Can you gather every line in the material below that contains the word "Coordinate"? Case counts.

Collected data
::::::::

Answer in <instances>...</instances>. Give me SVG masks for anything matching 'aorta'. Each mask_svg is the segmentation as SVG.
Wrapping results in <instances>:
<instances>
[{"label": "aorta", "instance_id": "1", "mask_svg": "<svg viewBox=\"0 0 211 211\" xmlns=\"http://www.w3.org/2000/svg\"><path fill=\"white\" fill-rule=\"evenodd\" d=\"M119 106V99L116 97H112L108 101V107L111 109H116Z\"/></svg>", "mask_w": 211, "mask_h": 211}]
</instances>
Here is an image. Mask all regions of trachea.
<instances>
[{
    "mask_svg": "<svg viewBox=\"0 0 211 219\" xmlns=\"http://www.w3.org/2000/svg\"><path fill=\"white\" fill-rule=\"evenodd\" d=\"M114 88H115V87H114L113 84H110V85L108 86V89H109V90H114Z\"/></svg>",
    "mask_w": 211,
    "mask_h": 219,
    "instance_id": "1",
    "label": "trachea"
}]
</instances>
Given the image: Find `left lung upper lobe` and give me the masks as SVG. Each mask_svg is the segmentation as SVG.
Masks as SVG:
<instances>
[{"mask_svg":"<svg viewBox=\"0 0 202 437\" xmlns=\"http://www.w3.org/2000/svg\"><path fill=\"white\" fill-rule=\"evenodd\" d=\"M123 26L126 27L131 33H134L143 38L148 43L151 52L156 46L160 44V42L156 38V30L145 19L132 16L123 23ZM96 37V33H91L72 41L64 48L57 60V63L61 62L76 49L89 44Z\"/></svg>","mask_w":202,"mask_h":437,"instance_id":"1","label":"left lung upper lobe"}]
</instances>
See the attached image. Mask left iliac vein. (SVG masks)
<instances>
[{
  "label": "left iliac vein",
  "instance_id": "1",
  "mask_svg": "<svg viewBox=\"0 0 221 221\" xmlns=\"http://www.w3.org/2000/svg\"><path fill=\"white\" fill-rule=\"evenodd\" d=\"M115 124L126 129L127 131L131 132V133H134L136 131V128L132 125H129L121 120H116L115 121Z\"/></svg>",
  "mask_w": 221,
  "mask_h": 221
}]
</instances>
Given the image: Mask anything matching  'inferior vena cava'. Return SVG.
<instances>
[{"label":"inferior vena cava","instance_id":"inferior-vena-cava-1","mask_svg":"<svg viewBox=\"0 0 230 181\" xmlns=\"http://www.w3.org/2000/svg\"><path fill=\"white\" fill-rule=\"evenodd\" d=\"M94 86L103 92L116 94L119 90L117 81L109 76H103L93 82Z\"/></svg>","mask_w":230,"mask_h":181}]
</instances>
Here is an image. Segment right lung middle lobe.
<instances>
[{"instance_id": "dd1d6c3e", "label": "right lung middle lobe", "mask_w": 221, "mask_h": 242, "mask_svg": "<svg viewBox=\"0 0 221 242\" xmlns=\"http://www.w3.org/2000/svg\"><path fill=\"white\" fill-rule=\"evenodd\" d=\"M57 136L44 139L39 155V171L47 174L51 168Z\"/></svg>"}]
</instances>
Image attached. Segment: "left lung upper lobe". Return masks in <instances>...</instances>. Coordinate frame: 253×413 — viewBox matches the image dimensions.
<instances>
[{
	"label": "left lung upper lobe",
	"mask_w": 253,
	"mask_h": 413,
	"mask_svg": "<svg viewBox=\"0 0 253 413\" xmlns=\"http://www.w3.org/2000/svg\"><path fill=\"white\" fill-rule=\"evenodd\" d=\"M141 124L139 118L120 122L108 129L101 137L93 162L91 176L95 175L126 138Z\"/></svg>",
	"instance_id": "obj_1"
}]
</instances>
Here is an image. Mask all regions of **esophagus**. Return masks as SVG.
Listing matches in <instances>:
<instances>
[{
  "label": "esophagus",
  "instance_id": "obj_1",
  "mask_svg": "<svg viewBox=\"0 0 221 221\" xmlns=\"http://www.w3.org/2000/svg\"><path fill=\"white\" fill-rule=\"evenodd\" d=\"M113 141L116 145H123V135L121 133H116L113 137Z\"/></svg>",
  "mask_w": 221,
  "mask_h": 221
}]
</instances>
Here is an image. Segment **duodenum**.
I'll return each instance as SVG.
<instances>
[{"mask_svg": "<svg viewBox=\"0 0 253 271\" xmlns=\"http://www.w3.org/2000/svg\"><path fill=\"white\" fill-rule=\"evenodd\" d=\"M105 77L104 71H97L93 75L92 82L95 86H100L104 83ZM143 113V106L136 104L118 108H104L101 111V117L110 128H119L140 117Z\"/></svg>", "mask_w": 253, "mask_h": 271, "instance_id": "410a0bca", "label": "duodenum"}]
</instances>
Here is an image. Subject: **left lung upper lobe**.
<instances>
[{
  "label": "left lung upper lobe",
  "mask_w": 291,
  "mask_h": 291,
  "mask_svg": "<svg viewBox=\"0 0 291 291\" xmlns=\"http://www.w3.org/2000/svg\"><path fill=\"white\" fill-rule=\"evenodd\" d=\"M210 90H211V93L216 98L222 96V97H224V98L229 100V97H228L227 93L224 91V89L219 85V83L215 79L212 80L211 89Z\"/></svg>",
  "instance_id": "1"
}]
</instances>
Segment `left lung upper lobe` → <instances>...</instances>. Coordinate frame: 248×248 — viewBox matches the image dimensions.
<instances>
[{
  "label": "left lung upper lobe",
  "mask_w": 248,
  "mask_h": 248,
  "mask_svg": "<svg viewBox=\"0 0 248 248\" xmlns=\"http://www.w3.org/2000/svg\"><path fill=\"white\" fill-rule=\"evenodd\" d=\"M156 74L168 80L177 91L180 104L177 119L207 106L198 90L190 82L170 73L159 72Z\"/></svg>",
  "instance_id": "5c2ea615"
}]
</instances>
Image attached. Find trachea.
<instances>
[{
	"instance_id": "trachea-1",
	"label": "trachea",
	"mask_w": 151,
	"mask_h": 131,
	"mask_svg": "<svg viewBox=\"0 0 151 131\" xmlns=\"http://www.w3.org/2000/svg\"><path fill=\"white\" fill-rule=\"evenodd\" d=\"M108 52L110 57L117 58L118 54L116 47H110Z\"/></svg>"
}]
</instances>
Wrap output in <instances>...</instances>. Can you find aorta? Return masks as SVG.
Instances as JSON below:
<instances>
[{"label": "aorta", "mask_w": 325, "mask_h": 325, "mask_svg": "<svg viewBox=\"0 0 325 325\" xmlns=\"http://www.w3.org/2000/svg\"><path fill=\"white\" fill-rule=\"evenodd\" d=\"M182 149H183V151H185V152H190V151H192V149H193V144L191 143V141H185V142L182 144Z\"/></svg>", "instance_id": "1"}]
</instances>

::::::::

Exercise answer:
Image attached. Segment: "left lung upper lobe". Return masks in <instances>...</instances>. Coordinate frame: 253×413 — viewBox matches the image dimensions.
Segment `left lung upper lobe` → <instances>...</instances>. Coordinate frame: 248×248 — viewBox matches the image dimensions.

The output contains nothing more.